Switch "common name" to "vernacular name" in everything from the line containing "scientific name: Equisetum arvense" down to the line containing "genus: Aporrhiza", and reproduce only those lines of the data with nothing else changed.

Dataset records:

::::::

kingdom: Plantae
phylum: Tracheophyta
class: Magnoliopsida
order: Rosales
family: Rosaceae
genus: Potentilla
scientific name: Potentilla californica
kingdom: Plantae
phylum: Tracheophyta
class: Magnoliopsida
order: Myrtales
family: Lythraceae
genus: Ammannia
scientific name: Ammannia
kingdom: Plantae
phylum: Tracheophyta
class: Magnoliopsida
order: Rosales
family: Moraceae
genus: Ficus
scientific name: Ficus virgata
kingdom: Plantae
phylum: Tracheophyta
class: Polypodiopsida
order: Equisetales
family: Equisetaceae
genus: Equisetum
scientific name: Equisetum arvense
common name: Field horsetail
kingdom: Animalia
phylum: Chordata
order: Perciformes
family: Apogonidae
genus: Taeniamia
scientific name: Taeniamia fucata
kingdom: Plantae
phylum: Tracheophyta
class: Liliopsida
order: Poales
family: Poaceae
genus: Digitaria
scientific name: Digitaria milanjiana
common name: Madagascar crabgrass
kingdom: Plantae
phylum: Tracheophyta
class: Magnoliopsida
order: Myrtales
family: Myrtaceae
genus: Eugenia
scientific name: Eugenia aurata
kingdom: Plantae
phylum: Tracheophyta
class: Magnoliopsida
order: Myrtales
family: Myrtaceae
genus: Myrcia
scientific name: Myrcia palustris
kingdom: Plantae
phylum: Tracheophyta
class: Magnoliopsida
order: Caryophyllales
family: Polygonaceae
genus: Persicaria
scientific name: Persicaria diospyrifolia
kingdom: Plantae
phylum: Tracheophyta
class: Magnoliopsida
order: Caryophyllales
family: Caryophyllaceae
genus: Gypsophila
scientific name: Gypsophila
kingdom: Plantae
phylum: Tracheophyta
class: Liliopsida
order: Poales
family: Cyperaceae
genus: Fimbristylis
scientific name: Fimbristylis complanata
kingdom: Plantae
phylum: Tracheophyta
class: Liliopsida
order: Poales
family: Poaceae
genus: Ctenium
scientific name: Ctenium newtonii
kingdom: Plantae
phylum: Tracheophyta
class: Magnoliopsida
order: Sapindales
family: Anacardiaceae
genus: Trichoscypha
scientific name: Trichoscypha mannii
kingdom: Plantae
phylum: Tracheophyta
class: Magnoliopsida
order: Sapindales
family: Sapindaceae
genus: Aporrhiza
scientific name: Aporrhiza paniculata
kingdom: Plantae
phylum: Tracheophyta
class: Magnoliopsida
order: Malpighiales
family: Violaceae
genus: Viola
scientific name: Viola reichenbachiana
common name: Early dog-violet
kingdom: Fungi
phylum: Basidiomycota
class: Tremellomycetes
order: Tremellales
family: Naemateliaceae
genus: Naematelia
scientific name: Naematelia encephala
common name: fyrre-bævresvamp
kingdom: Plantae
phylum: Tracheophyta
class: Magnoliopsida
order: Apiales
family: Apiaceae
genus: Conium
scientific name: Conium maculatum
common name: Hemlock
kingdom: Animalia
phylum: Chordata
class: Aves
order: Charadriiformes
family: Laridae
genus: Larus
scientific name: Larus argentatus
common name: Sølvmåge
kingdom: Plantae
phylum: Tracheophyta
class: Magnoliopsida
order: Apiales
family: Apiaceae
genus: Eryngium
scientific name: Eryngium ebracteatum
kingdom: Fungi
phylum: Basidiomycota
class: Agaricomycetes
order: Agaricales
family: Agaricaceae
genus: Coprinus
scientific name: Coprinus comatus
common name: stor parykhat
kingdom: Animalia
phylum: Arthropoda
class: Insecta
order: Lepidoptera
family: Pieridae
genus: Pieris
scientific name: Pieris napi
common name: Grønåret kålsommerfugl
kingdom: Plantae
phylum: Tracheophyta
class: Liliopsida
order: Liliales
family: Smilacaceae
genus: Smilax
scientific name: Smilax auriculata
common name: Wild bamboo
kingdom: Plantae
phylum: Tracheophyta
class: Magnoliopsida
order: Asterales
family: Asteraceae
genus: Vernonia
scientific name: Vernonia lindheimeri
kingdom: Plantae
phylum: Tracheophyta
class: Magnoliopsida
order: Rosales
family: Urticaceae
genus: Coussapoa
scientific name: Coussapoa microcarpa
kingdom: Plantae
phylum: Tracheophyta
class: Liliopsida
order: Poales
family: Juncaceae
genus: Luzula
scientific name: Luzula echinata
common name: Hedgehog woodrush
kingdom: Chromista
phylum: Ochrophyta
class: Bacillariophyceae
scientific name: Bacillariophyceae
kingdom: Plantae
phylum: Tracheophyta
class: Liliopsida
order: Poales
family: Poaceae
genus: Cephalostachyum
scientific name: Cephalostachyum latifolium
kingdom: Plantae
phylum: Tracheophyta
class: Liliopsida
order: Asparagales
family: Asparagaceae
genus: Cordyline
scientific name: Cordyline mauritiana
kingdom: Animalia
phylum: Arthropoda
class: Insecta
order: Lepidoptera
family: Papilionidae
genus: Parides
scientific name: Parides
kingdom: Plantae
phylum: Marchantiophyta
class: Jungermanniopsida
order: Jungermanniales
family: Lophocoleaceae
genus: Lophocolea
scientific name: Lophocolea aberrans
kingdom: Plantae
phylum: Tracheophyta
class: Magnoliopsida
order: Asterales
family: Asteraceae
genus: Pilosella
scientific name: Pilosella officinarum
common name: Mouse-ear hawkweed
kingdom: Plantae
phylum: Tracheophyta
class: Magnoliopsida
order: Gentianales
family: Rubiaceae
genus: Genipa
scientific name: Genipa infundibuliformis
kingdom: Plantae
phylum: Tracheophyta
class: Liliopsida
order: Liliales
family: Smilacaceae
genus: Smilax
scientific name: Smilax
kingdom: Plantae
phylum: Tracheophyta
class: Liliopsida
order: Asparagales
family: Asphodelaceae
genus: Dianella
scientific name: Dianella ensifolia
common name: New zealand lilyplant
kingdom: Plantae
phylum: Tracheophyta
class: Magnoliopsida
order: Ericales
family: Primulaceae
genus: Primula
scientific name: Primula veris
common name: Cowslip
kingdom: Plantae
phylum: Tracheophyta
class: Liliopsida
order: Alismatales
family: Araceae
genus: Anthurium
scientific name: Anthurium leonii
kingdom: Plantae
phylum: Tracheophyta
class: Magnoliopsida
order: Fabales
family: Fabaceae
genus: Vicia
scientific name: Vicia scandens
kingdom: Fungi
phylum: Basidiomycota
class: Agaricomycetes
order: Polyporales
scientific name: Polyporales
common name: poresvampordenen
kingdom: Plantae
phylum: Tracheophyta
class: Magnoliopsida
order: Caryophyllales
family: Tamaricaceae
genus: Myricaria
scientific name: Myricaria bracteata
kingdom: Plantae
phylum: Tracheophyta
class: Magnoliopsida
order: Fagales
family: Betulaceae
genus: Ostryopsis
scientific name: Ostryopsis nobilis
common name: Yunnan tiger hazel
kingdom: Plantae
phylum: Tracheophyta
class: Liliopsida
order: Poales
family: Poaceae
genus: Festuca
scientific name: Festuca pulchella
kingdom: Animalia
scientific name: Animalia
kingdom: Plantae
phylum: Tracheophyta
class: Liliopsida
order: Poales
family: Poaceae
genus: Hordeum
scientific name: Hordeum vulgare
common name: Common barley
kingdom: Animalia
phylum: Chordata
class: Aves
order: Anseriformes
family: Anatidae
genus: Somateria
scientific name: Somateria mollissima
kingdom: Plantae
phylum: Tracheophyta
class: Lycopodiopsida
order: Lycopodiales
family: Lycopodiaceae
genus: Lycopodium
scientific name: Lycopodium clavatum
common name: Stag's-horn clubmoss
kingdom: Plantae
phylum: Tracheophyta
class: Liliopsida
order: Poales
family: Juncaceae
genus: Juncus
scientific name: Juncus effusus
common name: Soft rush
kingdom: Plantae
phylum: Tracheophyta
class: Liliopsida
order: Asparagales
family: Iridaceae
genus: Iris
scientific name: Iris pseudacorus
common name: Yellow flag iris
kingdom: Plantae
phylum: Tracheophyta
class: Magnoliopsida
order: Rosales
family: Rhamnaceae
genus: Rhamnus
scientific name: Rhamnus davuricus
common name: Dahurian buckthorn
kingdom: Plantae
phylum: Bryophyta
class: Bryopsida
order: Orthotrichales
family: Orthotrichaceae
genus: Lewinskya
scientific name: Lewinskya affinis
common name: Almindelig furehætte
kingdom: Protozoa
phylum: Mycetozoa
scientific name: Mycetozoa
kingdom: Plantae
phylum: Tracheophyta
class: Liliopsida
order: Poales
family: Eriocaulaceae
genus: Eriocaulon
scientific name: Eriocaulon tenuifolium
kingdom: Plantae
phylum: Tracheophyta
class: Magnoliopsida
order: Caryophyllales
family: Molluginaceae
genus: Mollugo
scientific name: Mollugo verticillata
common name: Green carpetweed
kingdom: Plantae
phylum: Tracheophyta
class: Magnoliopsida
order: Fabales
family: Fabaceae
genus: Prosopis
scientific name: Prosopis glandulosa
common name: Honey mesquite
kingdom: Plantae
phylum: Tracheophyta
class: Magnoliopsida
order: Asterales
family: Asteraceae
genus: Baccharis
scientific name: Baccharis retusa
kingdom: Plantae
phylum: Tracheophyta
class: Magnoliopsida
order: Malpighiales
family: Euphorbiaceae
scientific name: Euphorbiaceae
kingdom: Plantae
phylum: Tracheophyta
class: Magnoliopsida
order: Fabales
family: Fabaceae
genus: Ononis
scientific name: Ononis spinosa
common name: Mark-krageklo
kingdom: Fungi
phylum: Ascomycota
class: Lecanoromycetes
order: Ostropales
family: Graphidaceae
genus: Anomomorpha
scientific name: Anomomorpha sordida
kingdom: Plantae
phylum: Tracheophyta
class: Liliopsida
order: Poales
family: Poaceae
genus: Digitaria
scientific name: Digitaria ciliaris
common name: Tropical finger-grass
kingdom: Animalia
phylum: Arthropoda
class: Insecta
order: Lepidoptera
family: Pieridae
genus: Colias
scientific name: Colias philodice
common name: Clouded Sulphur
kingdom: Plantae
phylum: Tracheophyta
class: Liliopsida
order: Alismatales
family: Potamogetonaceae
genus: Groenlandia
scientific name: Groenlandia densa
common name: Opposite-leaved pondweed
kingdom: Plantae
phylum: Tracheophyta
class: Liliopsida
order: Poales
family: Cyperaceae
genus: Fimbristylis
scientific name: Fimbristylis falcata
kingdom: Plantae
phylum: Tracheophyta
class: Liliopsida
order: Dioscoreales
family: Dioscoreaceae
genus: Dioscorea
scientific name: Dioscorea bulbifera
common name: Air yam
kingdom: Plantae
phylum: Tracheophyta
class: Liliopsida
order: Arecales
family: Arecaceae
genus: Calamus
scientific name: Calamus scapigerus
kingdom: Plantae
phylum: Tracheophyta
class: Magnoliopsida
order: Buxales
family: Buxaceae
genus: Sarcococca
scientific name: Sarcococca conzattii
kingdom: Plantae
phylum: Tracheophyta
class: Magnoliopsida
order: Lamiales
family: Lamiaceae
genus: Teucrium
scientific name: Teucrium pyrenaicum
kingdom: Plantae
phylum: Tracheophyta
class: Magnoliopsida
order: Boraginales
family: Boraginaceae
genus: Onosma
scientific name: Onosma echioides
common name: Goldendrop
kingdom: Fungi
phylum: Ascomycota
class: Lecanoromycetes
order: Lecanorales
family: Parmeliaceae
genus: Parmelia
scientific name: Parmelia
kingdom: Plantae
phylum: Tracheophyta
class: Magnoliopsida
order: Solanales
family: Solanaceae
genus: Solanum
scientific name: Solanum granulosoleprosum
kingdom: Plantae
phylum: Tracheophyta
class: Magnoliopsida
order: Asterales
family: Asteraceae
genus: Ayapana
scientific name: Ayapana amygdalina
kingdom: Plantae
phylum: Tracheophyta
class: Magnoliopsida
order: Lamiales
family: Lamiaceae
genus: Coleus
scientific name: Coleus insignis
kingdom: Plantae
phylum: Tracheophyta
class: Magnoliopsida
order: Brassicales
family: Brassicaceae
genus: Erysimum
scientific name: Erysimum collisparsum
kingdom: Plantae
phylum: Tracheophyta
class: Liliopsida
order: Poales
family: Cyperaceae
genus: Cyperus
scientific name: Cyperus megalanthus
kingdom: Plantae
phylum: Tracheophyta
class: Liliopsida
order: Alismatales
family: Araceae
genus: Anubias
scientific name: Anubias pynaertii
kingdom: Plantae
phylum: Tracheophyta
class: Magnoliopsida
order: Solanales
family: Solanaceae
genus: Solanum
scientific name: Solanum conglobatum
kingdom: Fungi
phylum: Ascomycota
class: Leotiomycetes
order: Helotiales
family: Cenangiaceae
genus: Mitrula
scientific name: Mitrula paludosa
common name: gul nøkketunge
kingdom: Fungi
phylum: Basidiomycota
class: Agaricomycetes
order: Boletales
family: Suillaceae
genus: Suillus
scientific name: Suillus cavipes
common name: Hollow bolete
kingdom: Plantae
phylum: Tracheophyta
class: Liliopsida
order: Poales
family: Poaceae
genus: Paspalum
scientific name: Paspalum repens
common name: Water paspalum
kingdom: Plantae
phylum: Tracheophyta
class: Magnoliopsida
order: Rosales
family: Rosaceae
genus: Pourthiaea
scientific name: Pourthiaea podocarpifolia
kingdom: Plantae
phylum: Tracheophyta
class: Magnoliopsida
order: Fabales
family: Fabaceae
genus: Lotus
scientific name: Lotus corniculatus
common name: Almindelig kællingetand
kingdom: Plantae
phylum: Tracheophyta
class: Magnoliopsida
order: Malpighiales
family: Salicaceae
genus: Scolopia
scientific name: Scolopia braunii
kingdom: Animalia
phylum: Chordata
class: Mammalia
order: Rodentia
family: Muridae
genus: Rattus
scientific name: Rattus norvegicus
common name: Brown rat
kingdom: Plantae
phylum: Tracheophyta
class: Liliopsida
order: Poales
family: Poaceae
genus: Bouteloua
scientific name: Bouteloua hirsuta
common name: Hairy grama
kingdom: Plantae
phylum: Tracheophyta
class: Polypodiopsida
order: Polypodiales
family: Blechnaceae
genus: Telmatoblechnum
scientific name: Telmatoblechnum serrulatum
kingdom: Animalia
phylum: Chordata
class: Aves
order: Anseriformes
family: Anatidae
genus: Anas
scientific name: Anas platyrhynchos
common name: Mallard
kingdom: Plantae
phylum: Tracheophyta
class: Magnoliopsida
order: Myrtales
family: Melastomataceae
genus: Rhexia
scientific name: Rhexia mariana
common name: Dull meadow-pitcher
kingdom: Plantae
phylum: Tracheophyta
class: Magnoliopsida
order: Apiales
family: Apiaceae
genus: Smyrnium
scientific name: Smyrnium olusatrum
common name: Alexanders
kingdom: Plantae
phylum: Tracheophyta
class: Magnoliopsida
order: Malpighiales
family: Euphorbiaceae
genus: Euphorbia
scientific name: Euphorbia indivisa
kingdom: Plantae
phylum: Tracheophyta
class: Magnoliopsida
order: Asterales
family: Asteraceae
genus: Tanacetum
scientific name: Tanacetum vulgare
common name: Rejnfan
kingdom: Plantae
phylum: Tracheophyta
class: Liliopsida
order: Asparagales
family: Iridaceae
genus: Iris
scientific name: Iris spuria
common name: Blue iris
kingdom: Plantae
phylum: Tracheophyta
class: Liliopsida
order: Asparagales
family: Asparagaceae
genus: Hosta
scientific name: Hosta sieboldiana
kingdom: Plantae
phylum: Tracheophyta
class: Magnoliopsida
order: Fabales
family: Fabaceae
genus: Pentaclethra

::::::

Answer in full:
scientific name: Equisetum arvense
vernacular name: Field horsetail
kingdom: Animalia
phylum: Chordata
order: Perciformes
family: Apogonidae
genus: Taeniamia
scientific name: Taeniamia fucata
kingdom: Plantae
phylum: Tracheophyta
class: Liliopsida
order: Poales
family: Poaceae
genus: Digitaria
scientific name: Digitaria milanjiana
vernacular name: Madagascar crabgrass
kingdom: Plantae
phylum: Tracheophyta
class: Magnoliopsida
order: Myrtales
family: Myrtaceae
genus: Eugenia
scientific name: Eugenia aurata
kingdom: Plantae
phylum: Tracheophyta
class: Magnoliopsida
order: Myrtales
family: Myrtaceae
genus: Myrcia
scientific name: Myrcia palustris
kingdom: Plantae
phylum: Tracheophyta
class: Magnoliopsida
order: Caryophyllales
family: Polygonaceae
genus: Persicaria
scientific name: Persicaria diospyrifolia
kingdom: Plantae
phylum: Tracheophyta
class: Magnoliopsida
order: Caryophyllales
family: Caryophyllaceae
genus: Gypsophila
scientific name: Gypsophila
kingdom: Plantae
phylum: Tracheophyta
class: Liliopsida
order: Poales
family: Cyperaceae
genus: Fimbristylis
scientific name: Fimbristylis complanata
kingdom: Plantae
phylum: Tracheophyta
class: Liliopsida
order: Poales
family: Poaceae
genus: Ctenium
scientific name: Ctenium newtonii
kingdom: Plantae
phylum: Tracheophyta
class: Magnoliopsida
order: Sapindales
family: Anacardiaceae
genus: Trichoscypha
scientific name: Trichoscypha mannii
kingdom: Plantae
phylum: Tracheophyta
class: Magnoliopsida
order: Sapindales
family: Sapindaceae
genus: Aporrhiza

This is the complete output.